Depois, aconteceu de novo, vendo uma foto da formatura dos amigos da escola. Eu nem ia mostrar, mas ela viu não-sei-como. Segurou o celular como quem segura a vida. Olhou, ampliou a foto, voltou, me olhou, e mandou: “Queria-ta-lá…”. – “Eu sei, mas, olha, o mar”. E seguimos, de novo. Acontece que os sintomas ficam mais intensos; e sempre dian­te de imagens arrebatadoras. Estranhamento. Dor. Confusão. Tristeza. Saudade. Foi assim também num Skype que fizemos no almoço de domingo.

No chá de bebê da minha sobrinha que vem aí e numa outra ligação, que minha amiga atendeu no parquinho do prédio que morávamos. Mais recentemente, quando uma prima, minha comadre querida se casava, foi que eu entendi, e, por fim, mudei a minha for­ma de reagir à síndrome. A gente estava em casa, fazendo dobraduras, quando consegui­mos falar com a noiva! Ela apareceu na tela, maquiada, de véu, muito mais linda do que eu saiba dizer, e eu segurei o choro.

Minha filha parou de fazer a orelha da dobra do cachorro, e ficou vendo a conversa que se encerrou rapidamente, quando então, ela cochichou no meu ouvido: “Mãe?” – “O que foi, filha?”- “Eu queria tá lá”. Pronto. Era isso. Senti meu coração se despedaçar em mil. Um soco no estômago, fortes dores e uma sensação gigante de impotência. A síndrome se apresentava na sua completude, e, dessa vez, eu a olhei com todo amor possível, e dis­se, apenas: “Eu também, filha. Eu também…” Choramos juntas, tomadas por essa dor sem nome, maior que saudade, que a síndrome do “queria-tá-lá” causa.

Tive vontade de dizer para ela que já vi­nha vivendo disso, há mais de ano. Eu queria tá lá quando meu irmão chegou de viagem. Eu queria tá lá quando todo mundo foi tomar um sorvete naquele domingo. Eu queria tá lá quando minha melhor amiga correu para a maternidade, depois de contarmos juntas, por whatsup, os minutos que duravam o intervalo de cada contração. Eu queria tá lá pra sentir o cheirinho do bebê lindo e gorducho que ela teve. Eu queria tá lá na festa da família. Eu queria tá lá no aniversário da minha mãe. Eu queria tá lá na formatura do meu sobrinho, e nas bodas dos meus tios. Eu queria tá lá quando meu pai foi interna­do. Quando saiu do hospital, e minha irmã mandou mensagem no whatsup: “Alguém pra me ajudar a tirá-lo do carro?” Eu queria tá lá. Eu queria dizer: “Eu! Tô chegando em 5.” Mas eu não tava e parece que o porteiro ajudou… Eu queria tá lá mais vezes do que eu saiba dizer, mas, estranhamente, sigo escolhendo estar aqui.

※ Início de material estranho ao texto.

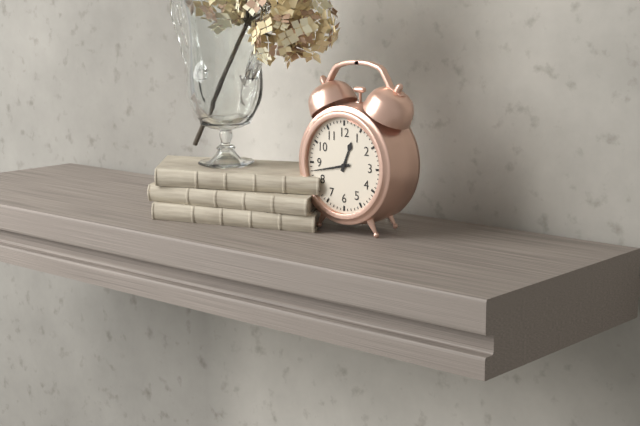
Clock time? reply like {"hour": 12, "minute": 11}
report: {"hour": 12, "minute": 43}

Porque os sintomas dessa síndrome são assim, agudos, mas breves. Aguns minutos depois, menos de uma hora, a vida segue e você de fato acha o mar bonito. Questiona quando esse Zuckemberg vai enfim criar o teletransporte e chega a brigar um pouco com a vida: “Poxa Deus, num mundo de tempestade, furacão, como chama o outro? Tornado! Aurora boreal gente, aquelas cores tudo dançando no céu, como é que a gente não pode ir até ali com a força do pensamen­to, se o coração pode? Como?” Eu não sei.

Mas seguimos ensinando e aprendendo, que a vida não é linear. Nossas escolhas nem sempre são coerentes e, sobretudo, que a vida é assim, viva. A gente pensa e repensa, vai, volta, duvida e acredita. A gente faz acordos internos, externos, escolhe as perdas e foca nos ganhos. A vida é assim, completamente impermanente, capaz de nos arrebatar com picos de alegria e profunda tristeza, em um só dia. Nossos lugares internos são muitos, e, nesses, estamos sempre, indiscutivelmente, juntos.